15. Prune Belly syndrome

This is a congenital abnormality mostly occurring in boys, with an incidence of 1 in 30,000 live births, it is of unknown aetiology and has three characteristic features: underdevelopment of the abdominal muscles, undescended testis and abnormalities of the urinary tract [most commonly hydronephrosis and vesico-ureteric reflux]. Mortality is as much as 50% before the age of 2 years, depending on the type and severity of the abnormalities. 25-30% of patients develop chronic renal failure, often requiring renal transplantation. This group of patients has several features which could pose problems for the anaesthetist, so anaesthetic management must focus on airway, pulmonary and renal systems. Micrognathia, pulmonary hypoplasia and urinary tract abnormailities should all be evasluated prior to anaesthesia.

16. VATER association

This arises from abnormalities in mesodermal differentiation and is an acronym for Vertebral abnormality, Anal atresia, Trachoe-oesophageal fistula with oEsophageal atresia and Renal dysplasia. Renal failure is a common, there is also an increased frequency of mental retardation and these patients may also have cardiac anomalies such as ASD, VSD and dextrocardia. Anaesthesia for this group of patients must focus on the cardiovascular, respiratory and renal systems.

17. Anaesthesia for Hand-assisted Laparoscopic Donor Nephrectomy

Hand-Assisted laparoscopic donor nephrectomy [HALDN] is a fairly novel technique to harvest the kidney from a live donor.

It is minimally invasive technique compared to the standard open surgical approach.

The donor is a healthy individual, who is usually related to the recipient.

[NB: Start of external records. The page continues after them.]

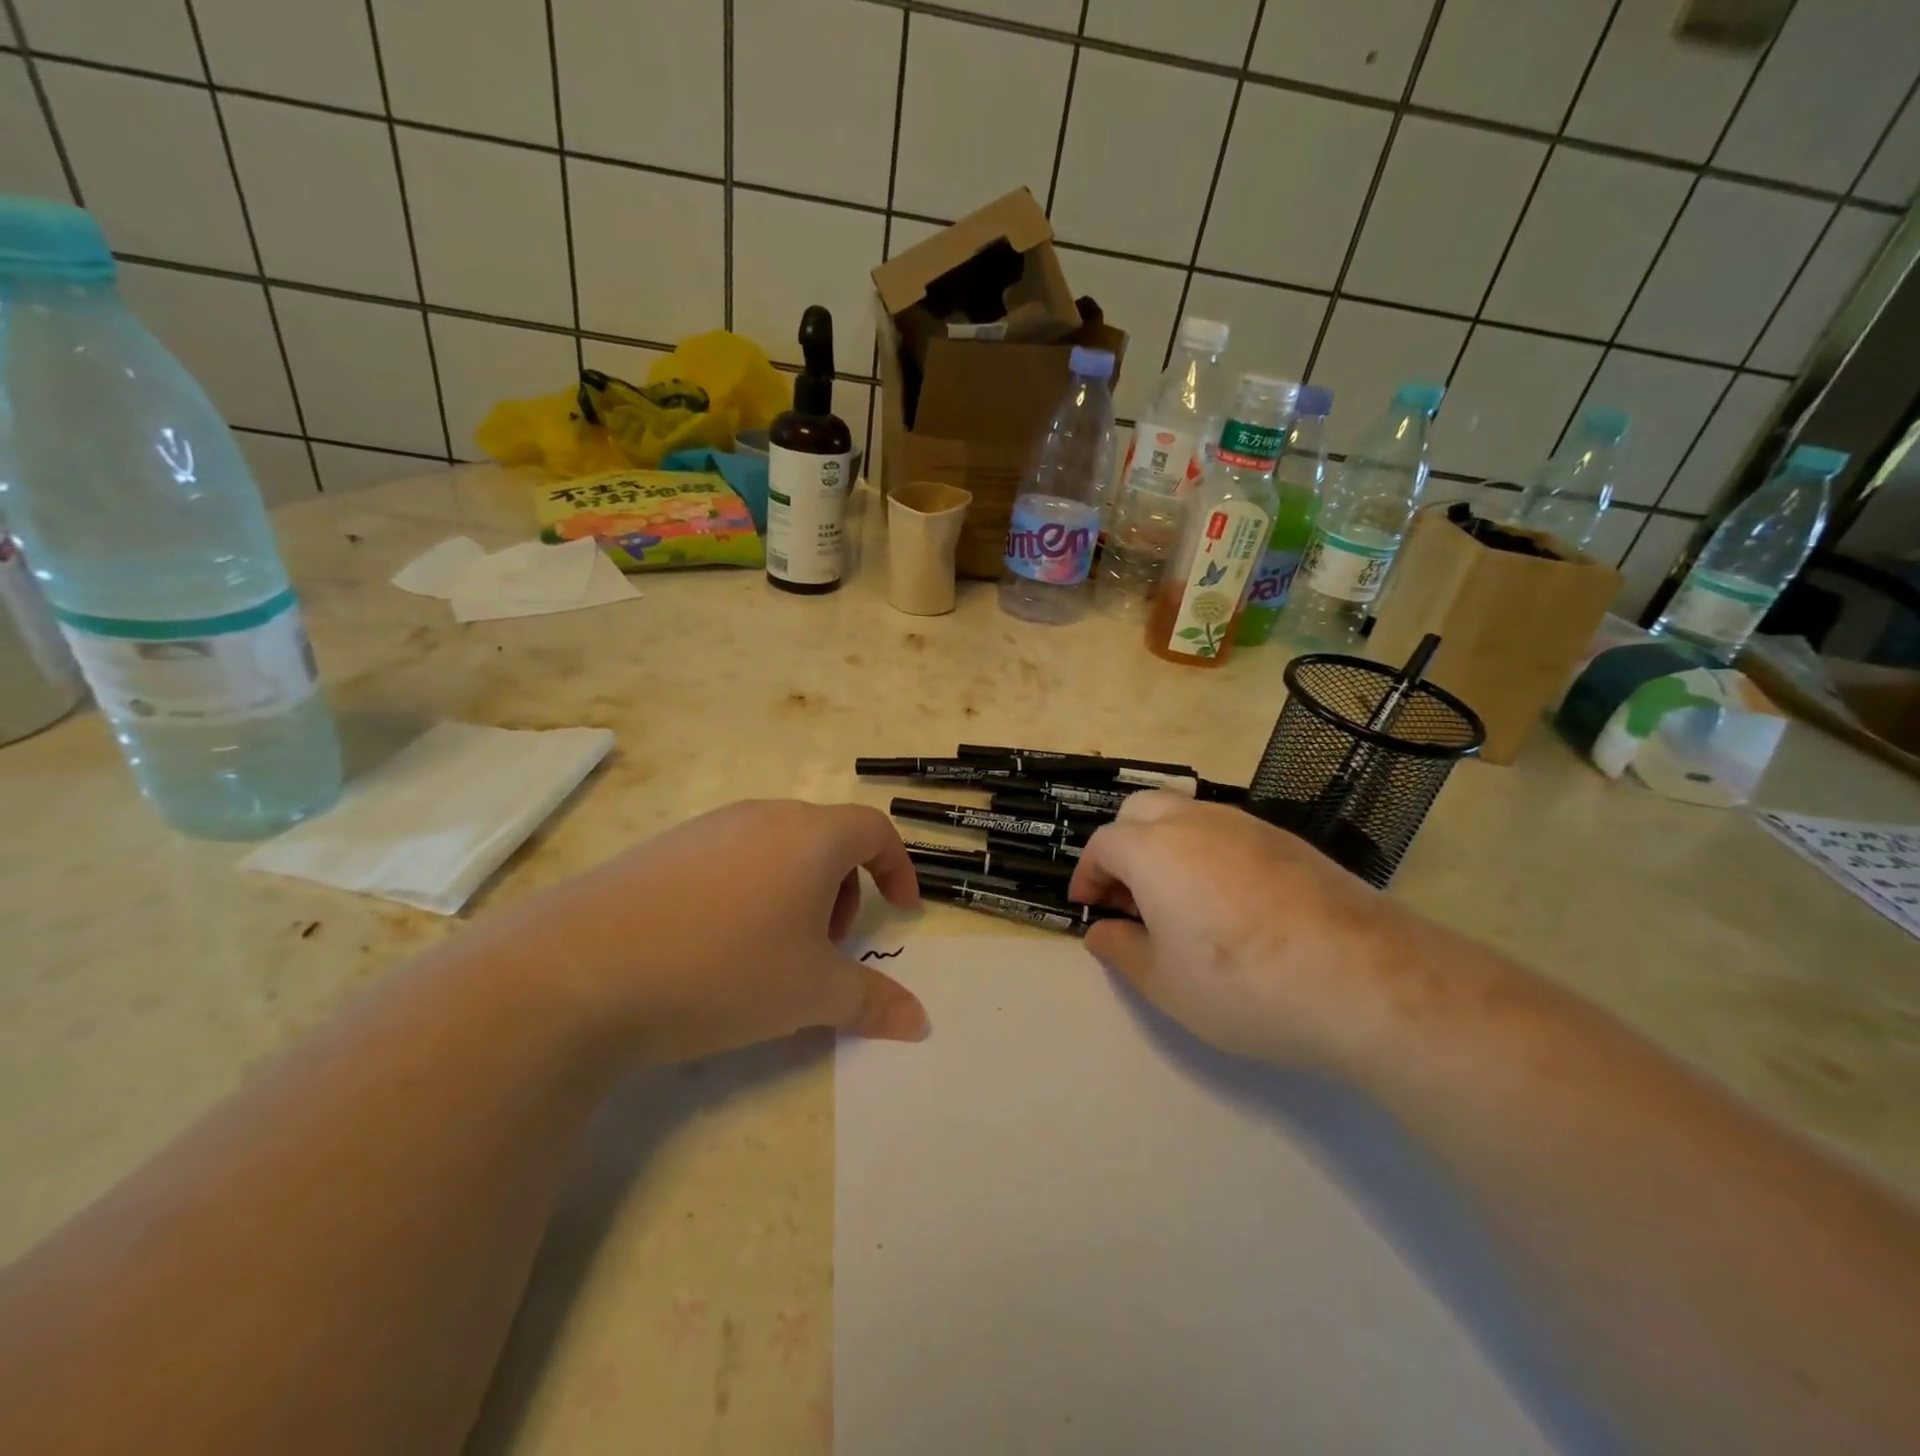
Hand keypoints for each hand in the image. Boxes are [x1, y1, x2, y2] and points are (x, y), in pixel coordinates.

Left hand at [483, 800, 927, 1062]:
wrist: (580, 969)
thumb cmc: (724, 969)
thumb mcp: (809, 993)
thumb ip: (872, 1002)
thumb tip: (920, 1022)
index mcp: (810, 836)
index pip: (875, 830)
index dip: (898, 868)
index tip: (902, 910)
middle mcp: (763, 816)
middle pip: (826, 839)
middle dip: (843, 890)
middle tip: (826, 947)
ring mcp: (708, 828)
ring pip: (777, 849)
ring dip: (796, 893)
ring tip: (771, 952)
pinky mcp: (664, 848)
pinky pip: (729, 859)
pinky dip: (748, 892)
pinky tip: (713, 946)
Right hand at [1069, 793, 1432, 1071]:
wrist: (1362, 980)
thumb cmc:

He/she can be either ASA grade 1 or 2 [i.e. with a mild systemic illness that does not affect his physiological reserves].

The conduct of anaesthesia in such cases is not different from any other laparoscopic procedure.

The airway should be secured with a re-enforced endotracheal tube.

Position of the patient is the lateral decubitus, with the operating table broken in the middle

The patient should be securely strapped to the table firmly in order to prevent any change to his position during the operation.

Careful positioning needs extra-padding to protect nerves and bony prominences, the upper arm has to be kept in neutral position on an arm support.